In dem der Vorlageentscheidung des EuGH zugrundeliegenden Fall hatte die Zentrale zur Bekämpfung unlauteren Wettbewerbs e.V. ein Versandhandelsunternehmen auf Unterlassung in Anspruch genommen, das einen sechsseitigen Werbeprospekt als Beilage zu verschiedenen Zeitschriften und Zeitungen verbreitet hatte. Der Prospekt enthielt einen Bestellschein in Form einer heraustrennbaren Postkarte. Auf das Widerrufsrecht wurde zwar sowohl auf der Vorder- als auch auf der Rückseite der Postkarte, auf der auch Telefon- und Faxnummer sowie die Internetadresse und die Postanschrift des Unternehmens genannt wurden, hingewiesen. Allerdings fehlte eine vollständige Widerrufsbelehrung und das Muster-Widerrufsformular. Der im Revisionsverfahren mit dem Fall befasst Bundesgerichtshof legte dem EuGH zur Vorabentscheidung u.a. die Frage vor, ob es mit den dem deutschen Fernabsatzrecht zugrundeliegenden Richtlinienbestimmungen vereinbar sei, die Informationen über das Widerrufsrecht im Falle begrenzter Darstellungsmöglichkeiten auf die Information über das bloße Bestehen eines Widerrufsrechts zu beschränken oder ob es auch in diesem Fall stets zwingend geboten sei, dem Fernkommunikationsmittel selbst das Muster-Widerrufsformular beizufügen.

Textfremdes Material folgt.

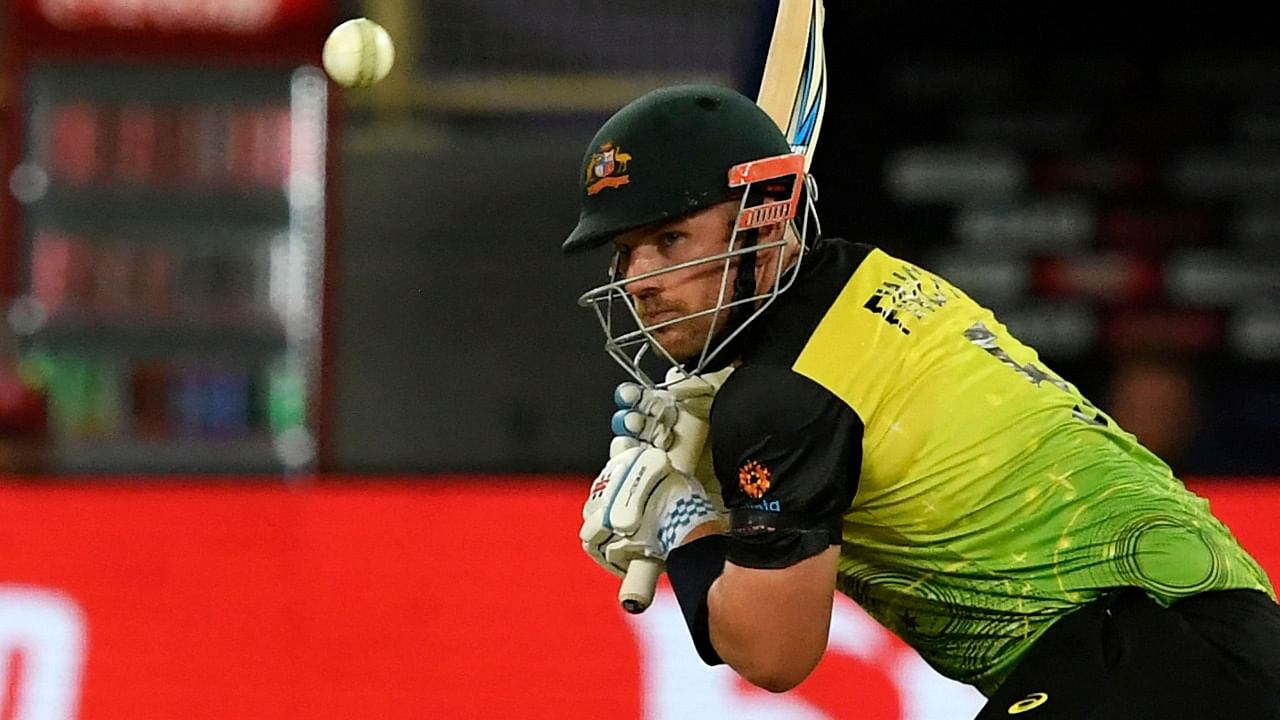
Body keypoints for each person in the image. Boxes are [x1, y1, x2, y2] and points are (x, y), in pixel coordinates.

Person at [565, 84, 1280, 719]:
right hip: (1210, 630)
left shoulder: (781, 396)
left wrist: (682, 523)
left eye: (669, 239)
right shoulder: (865, 279)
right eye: (624, 251)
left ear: (762, 221)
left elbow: (774, 653)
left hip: (1138, 653)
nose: (642, 278)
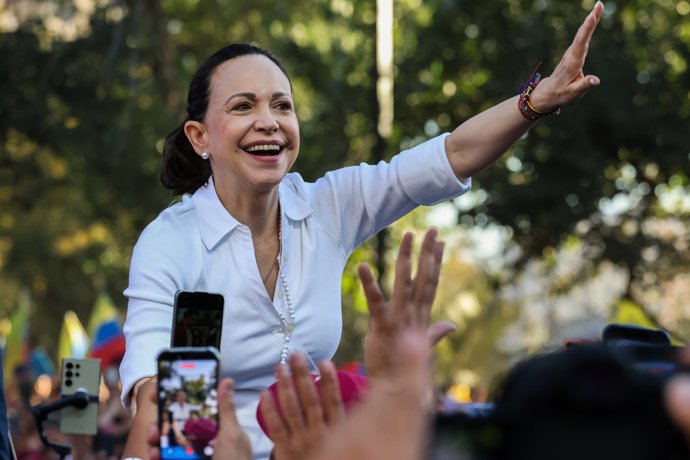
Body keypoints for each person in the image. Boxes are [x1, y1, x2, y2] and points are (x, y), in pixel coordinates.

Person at [120, 2, 605, 458]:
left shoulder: (329, 205)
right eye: (243, 107)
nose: (268, 122)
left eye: (282, 106)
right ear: (199, 135)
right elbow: (152, 401)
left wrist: (534, 104)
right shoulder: (169, 244)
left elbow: (450, 156)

Der EuGH beantwortete diese Fragen wie aus dem Leitsatz ersichtlich. Für den Fall, dass der Vertrag mittels eines Fernkommunikationsmittels geschlossen werde, bei dem für die Darstellung der Informationen nur begrenzter Raum bzw. nur begrenzte Zeit zur Verfügung stehen, seien die Informationspflichten so anzupassen, dass den technischen Beschränkungen, denen bestimmte Medien unterworfen seien, angemessen Rechnung getragen werde (beispielsweise der beschränkten Anzahl der Zeichen auf bestimmten Displays von Mobiltelefonen oder dem Zeitrahmen für Werbespots im Fernsehen). In derartigen Fällen solle sich der Unternehmer an die Mindestanforderungen hinsichtlich der Informationen halten und den Verbrauchern an eine andere Informationsquelle (wie etwa eine gebührenfreie Telefonnummer oder einen Internet-Link des Unternehmens) verweisen, unter der die einschlägigen Informationen unmittelbar abrufbar und leicht zugänglich seien. So könne es dem Unternehmer bei Wahl eines bestimmten Fernkommunikationsmittels sowohl unter räumlichen als auch unter zeitlichen Gesichtspunkten ggf. unmöglich sein, dem Verbraucher im Rahmen dieser Kommunikation bereits alle nach der Richtlinie geforderten Informationen zu erteilen. Diese Frage sei  unter Berücksichtigung sämtlicher technischer Eigenschaften der Werbebotschaft des Unternehmens zu beurteilen, wobei ein ausgewogenes Gleichgewicht zwischen einem hohen Verbraucherschutzniveau einerseits und der Wettbewerbsfähigkeit der Unternehmen andererseits sicherzustellen sei. Nach Maßgabe der genannten Kriterien sei es daher ggf. ausreichend, im Rahmen des Kommunikationsmittels lediglich auf das bloße Bestehen das Widerrufsrechts hinzuweisen und bezüglich der weiteren Informationen sowie des Muster-Widerrufsformulars auf andere Informationsquellen zu verweisen, unter denen die einschlägigen Informationen unmittelbar und leicht zugänglich seien.